The chart enforces non-root defaults matching the image's `ankra` user (UID/GID 1000) with a read-only root filesystem. Don't lower these without a rebuilt image.

| Value                                | Default                                                                       | Description                                                                        |
| ------------------------------------ | ----------------------------------------------------------------------------- | ---------------------------------------------------------------------------------- |
| `pod_security_context`               | non-root, UID/GID 1000, `RuntimeDefault` seccomp                              | Pod-level security context                                                         |
| `security_context`                   | non-root, no privilege escalation, read-only rootfs, all capabilities dropped | Container-level security context                                                   |
| `writable_volumes.enabled`           | `true`                                                                        | Mount emptyDir volumes for runtime-writable paths (required with read-only rootfs) |
| `writable_volumes.tmp_size_limit`    | `1Gi`                                                                         | `/tmp` size cap                                                                    |
| `writable_volumes.cache_size_limit`  | `4Gi`                                                                         | Cache size cap                                                                     |
| `writable_volumes.config_size_limit` | `16Mi`                                                                        | Config size cap                                                                    |

## Scheduling and Service

| Value                                                                      | Default              | Description                                        |
| -------------------------------------------------------------------------- | -------------------- | -------------------------------------------------- |
| `node_selector` / `tolerations` / `affinity` / `topologySpreadConstraints` | empty                | Standard scheduling controls                       |
| `service_account.name`                                                     | `ankra-agent-sa`     | Service account name                               |
| `service_account.annotations`                                              | `{}`                 | Service account annotations (e.g.

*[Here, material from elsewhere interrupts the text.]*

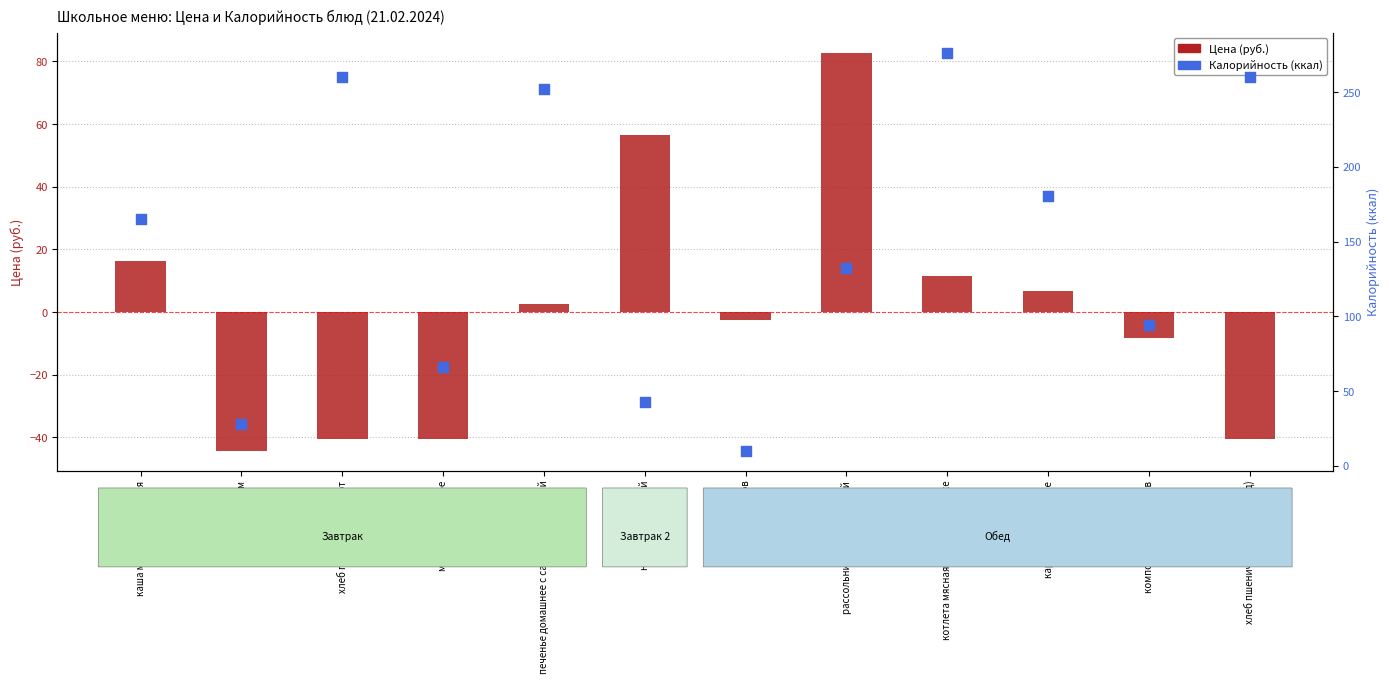

At which category is the sum across all series the highest?

котлета мясная в томатном соусе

IRSA)            |
| `service.type` / `service.port`                                            | `ClusterIP` / `8080` | Agent HTTP service                                 |
| `pod_annotations`                                                          | `{}`                 | Extra pod annotations                              |
| `log_level`                                                                | `INFO`               | `DEBUG`, `INFO`, `WARNING`, `ERROR`, or `CRITICAL` |

## Metrics

| Value                                  | Default | Description                                                      |
| -------------------------------------- | ------- | ---------------------------------------------------------------- |
| `metrics.serviceMonitor.enabled`       | `false` | Install a Prometheus Operator ServiceMonitor scraping `/metrics` |
| `metrics.serviceMonitor.interval`      | `30s`   | Scrape interval                                                  |
| `metrics.serviceMonitor.scrapeTimeout` | `10s`   | Scrape timeout                                                   |
| `metrics.serviceMonitor.labels`        | `{}`    | Extra ServiceMonitor labels                                      |

## Advanced Environment Tuning

Operator-tunable knobs go in `extra_env`:

```yaml theme={null}
extra_env:
  - name: KUBERNETES_HTTP2_ENABLED          # default "false"
    value: "false"
  - name: KUBERNETES_REQUEST_MAX_ATTEMPTS   # default "3"
    value: "3"
  - name: FORWARD_SERVICE_REQUEST_MAX_TIMEOUT_SECONDS  # default "120"
    value: "120"
```

See [Cluster Agent — Advanced tuning](/concepts/cluster-agent#advanced-tuning-via-extra_env) for when to change these.